Stored data entries
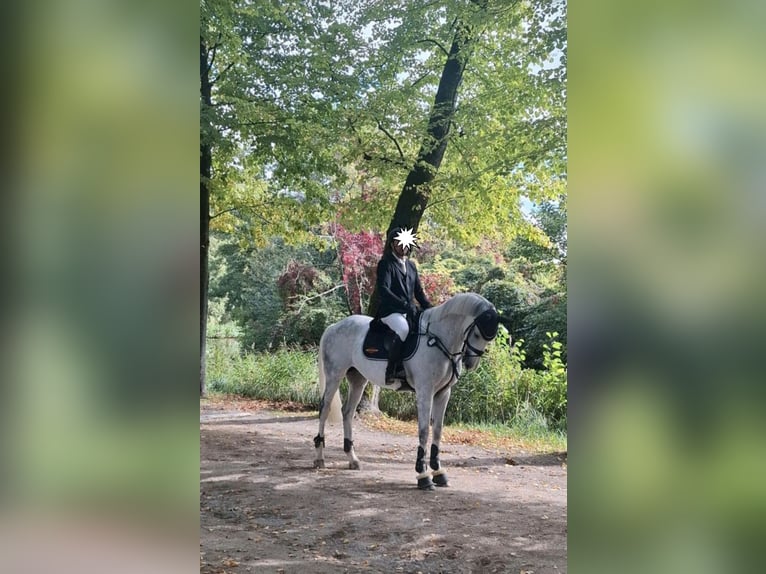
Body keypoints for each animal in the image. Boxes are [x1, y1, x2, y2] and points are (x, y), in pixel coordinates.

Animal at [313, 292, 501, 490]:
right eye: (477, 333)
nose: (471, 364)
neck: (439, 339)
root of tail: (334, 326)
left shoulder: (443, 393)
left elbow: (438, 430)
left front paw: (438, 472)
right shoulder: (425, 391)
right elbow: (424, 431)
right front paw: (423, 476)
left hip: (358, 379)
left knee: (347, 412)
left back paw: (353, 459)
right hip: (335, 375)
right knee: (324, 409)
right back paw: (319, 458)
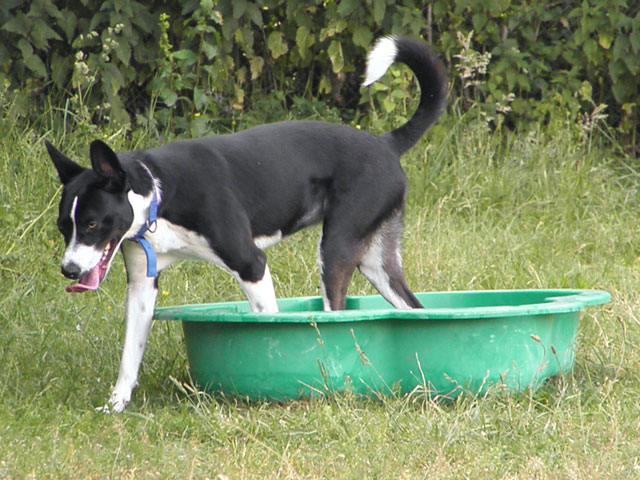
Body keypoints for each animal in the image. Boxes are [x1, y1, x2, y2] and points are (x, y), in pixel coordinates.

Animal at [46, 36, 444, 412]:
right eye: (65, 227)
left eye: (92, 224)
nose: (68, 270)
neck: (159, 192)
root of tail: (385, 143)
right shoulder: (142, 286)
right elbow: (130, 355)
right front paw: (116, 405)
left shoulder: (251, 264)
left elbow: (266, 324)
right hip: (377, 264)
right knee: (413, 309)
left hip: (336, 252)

▶ **EXERCISE DESCRIPTION**
Word for word, restate all of the records. Exclude the pictures.

▶ **ANSWER BELOW**
Body keypoints for each animal in the image. Boxes are [x1, y1, x2, y2] and points are (x, y), in pixel coordinates.

Animal at [313, 292, 501, 490]:
right eye: (477, 333)
nose: (471, 364)
neck: (439, 339)
root of tail: (334, 326)
left shoulder: (443, 393)
left elbow: (438, 430)
left front paw: (438, 472)
right shoulder: (425, 391)
right elbow: (424, 431)
right front paw: (423, 476)
left hip: (358, 379)
left knee: (347, 412)
left back paw: (353, 459)
right hip: (335, 375)
right knee: (324, 409)
right back paw: (319, 458)
Body keypoints for each animal in the image. Boxes are [x1, y1, x2, y2] and points are (x, y), in pixel coordinates.

Animal at [46, 36, 444, 412]:
right eye: (65, 227)
left eye: (92, 224)
nose: (68, 270)
neck: (159, 192)
root of tail: (385, 143)
right shoulder: (142, 286)
right elbow: (130, 355)
right front paw: (116, 405)
left shoulder: (251, 264)
left elbow: (266, 324)
right hip: (377, 264)
right knee: (413, 309)
left hip: (336, 252)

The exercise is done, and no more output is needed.